*DO THIS*
Using the blog entry, answer these questions:
1. At which LA club does the writer plan to jam on Monday nights?
2. Where does the stand-up comedy class end with a set?
3. Which gym did the writer visit for the first time on Friday?

— start of SELECTED PASSAGE —

4:35 pm - Sat 10/20/07
Big changes are afoot.
As a result of the "Jam Camp", I'm clearing my Monday nights at ArcLight, to jam at an LA club called M'Dears (Where Jon G. is a regular).
Doing this--I'll be starting a week from Monday (Once the schedule change takes effect)--is part good clean fun, and part "testing the waters"--As I become a presence there, and become a better harp player/singer by playing and singing each week (And working on it at home in the interim), maybe I'll make some good connections, and maybe something will happen.
It's worth a shot. And even if it ends up being just "good clean fun", would that be a bad thing?
Something else in the offing (Though I'm going to have to catch it "the next time round", cause ACG sent out the email about it the day the current cycle started): I'm going to take a stand-up comedy class.
The class I'm talking about meets for nine or ten weeks, and culminates in doing a "set" at the Comedy Store. Exciting-and scary-stuff.
People have often commented on how funny I am, and how "You should do stand-up...!". And even though I've been feeling rather dull and decidedly un-funny in recent years, I'd like to "find the funny" again.
And what better way than a comedy class?
Like with the blues jam thing, it seems like an interesting, fun thing to do, and that's a positive in and of itself.
Anyway, there's that stuff. Theoretical at this point, but in the offing.
Some changes I've started putting into effect, however, is that on Friday I went to 24 Hour Fitness for the first time (I'd signed up a few days previously), and earlier today, I attended my first Weight Watchers meeting.

— end of SELECTED PASSAGE —
— start of PROVIDED MATERIAL —

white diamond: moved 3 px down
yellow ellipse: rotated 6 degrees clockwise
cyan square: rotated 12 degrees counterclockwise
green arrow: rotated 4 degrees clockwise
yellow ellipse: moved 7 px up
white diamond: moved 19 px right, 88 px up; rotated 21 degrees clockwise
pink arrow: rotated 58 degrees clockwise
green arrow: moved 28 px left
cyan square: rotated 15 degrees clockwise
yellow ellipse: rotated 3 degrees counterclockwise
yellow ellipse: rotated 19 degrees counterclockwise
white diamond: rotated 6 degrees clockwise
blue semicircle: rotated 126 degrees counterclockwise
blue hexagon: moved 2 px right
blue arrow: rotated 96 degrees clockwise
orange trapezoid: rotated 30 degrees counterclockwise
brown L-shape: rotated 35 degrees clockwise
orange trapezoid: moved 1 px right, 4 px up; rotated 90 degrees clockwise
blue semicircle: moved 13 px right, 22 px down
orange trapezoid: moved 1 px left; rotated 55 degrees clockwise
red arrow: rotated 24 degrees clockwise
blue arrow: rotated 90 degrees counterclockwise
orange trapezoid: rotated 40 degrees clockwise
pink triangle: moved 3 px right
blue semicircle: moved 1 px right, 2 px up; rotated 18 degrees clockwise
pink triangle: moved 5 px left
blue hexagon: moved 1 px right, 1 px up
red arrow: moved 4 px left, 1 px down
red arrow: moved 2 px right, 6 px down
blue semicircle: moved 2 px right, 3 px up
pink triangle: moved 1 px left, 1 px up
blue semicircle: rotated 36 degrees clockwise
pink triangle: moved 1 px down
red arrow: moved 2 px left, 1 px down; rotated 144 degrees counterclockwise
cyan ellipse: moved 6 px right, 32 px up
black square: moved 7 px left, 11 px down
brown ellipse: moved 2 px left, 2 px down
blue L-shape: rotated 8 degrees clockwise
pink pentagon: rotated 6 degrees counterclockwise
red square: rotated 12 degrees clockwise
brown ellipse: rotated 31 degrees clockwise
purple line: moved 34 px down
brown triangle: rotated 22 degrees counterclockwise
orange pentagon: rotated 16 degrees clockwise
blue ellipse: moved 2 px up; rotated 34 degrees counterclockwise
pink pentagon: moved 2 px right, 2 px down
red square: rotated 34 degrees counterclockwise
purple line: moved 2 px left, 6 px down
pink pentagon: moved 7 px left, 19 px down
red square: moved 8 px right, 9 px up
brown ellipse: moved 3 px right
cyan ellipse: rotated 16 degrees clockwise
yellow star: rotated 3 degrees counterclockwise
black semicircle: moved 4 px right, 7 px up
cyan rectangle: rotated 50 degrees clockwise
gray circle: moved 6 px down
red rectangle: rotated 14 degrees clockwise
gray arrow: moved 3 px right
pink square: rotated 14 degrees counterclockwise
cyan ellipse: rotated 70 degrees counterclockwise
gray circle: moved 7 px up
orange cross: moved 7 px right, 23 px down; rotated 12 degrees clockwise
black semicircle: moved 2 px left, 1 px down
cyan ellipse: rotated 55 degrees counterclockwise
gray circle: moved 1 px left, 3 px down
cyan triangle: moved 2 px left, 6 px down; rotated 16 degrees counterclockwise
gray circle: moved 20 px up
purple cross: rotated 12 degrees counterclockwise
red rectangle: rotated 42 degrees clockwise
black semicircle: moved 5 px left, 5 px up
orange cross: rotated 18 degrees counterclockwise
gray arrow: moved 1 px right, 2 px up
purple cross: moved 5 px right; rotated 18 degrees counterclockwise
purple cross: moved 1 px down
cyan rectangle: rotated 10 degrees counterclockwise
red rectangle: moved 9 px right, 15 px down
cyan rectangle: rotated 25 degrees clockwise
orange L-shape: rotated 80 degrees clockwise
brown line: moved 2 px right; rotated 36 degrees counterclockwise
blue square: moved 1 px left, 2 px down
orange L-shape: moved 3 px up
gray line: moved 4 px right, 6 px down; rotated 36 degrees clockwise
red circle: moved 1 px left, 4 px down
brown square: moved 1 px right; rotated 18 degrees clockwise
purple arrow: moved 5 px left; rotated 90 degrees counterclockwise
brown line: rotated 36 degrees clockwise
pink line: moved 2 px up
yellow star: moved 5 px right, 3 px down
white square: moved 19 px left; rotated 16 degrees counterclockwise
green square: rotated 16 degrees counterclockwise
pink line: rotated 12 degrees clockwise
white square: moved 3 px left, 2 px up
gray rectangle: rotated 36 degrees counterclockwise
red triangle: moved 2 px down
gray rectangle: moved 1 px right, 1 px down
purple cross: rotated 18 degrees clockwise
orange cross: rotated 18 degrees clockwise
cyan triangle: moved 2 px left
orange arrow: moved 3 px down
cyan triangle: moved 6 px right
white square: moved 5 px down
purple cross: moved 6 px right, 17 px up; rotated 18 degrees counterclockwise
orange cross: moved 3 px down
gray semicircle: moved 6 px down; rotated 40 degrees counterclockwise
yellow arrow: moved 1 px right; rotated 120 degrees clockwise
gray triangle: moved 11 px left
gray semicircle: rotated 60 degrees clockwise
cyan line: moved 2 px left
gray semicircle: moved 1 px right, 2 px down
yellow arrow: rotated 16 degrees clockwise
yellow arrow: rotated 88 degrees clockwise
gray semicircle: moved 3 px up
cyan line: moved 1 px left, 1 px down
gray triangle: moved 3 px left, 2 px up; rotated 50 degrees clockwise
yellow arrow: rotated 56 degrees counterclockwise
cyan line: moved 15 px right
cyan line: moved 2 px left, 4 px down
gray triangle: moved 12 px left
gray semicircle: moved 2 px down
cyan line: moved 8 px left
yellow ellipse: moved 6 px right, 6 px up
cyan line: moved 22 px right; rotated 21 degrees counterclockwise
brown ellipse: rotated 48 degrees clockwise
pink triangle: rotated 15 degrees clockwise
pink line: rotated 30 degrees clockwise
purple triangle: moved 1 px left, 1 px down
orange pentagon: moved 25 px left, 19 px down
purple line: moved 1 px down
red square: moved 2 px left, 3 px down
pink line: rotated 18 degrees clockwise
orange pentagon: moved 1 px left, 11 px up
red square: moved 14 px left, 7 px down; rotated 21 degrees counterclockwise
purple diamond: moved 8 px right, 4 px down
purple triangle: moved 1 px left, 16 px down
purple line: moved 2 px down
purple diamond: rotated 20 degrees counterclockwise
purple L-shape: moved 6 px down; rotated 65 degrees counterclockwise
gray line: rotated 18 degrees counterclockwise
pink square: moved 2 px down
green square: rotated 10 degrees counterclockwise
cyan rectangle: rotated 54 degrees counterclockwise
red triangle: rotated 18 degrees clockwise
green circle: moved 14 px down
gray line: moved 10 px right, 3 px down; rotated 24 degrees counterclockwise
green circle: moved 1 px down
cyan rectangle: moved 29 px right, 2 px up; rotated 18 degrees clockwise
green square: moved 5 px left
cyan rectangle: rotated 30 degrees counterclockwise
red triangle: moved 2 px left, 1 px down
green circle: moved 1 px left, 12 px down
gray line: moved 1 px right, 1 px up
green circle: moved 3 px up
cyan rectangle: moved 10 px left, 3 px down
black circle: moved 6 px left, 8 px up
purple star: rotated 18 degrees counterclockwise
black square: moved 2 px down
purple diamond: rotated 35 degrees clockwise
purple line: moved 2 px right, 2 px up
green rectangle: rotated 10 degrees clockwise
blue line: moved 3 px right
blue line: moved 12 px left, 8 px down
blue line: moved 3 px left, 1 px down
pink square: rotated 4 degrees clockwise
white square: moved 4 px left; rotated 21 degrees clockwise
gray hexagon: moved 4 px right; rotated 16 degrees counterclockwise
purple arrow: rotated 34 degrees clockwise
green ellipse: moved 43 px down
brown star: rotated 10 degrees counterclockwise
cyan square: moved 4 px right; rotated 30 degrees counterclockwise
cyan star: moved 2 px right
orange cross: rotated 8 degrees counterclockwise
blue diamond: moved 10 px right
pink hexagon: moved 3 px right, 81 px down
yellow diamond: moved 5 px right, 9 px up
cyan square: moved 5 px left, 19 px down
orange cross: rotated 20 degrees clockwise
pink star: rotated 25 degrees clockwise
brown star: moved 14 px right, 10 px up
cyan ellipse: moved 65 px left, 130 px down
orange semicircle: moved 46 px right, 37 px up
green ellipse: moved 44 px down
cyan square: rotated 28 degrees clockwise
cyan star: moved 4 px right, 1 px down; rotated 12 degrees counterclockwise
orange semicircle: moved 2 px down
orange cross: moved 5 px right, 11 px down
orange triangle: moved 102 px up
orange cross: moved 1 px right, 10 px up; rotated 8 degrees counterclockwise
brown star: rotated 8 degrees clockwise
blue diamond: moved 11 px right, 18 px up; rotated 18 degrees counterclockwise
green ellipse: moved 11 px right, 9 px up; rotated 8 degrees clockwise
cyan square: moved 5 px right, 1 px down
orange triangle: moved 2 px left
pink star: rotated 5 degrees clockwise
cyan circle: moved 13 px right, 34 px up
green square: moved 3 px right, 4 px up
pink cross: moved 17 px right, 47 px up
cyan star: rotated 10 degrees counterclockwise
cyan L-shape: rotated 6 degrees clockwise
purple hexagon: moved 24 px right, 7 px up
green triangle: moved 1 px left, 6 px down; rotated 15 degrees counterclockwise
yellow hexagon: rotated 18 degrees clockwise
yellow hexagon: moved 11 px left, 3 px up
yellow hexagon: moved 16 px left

— end of PROVIDED MATERIAL —

*EXERCISE SOLUTION*
1. M'Dears
2. The Comedy Store
3. 24 Hour Fitness